> **GIVEN DATA**
------------------------------------

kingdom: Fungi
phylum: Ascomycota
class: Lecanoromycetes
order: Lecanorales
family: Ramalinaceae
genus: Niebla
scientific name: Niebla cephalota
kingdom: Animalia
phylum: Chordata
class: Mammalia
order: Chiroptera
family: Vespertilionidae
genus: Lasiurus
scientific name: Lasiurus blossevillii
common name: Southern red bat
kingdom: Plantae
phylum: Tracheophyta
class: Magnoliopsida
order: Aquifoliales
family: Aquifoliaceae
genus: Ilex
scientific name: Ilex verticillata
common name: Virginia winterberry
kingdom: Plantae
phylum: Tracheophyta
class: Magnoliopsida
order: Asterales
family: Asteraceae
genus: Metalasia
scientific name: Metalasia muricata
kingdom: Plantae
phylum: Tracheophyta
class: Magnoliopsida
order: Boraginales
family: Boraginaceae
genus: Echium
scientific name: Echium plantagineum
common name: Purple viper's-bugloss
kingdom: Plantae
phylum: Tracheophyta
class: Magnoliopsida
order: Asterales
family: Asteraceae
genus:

------------------------------------

> **WRITTEN TASK**
Reproduce the listing above in full, substituting "division" for every occurrence of "phylum" and changing nothing else.

> **TASK ANSWER**
kingdom: Fungi
division: Ascomycota
class: Lecanoromycetes
order: Lecanorales
family: Ramalinaceae
genus: Niebla
scientific name: Niebla cephalota
kingdom: Animalia
division: Chordata
class: Mammalia
order: Chiroptera
family: Vespertilionidae
genus: Lasiurus
scientific name: Lasiurus blossevillii
common name: Southern red bat
kingdom: Plantae
division: Tracheophyta
class: Magnoliopsida
order: Aquifoliales
family: Aquifoliaceae
genus: Ilex
scientific name: Ilex verticillata
common name: Virginia winterberry
kingdom: Plantae
division: Tracheophyta
class: Magnoliopsida
order: Asterales
family: Asteraceae
genus: Metalasia
scientific name: Metalasia muricata
kingdom: Plantae
division: Tracheophyta
class: Magnoliopsida
order: Boraginales
family: Boraginaceae
genus: Echium
scientific name: Echium plantagineum
common name: Purple viper's-bugloss
kingdom: Plantae
division: Tracheophyta
class: Magnoliopsida
order: Asterales
family: Asteraceae
genus:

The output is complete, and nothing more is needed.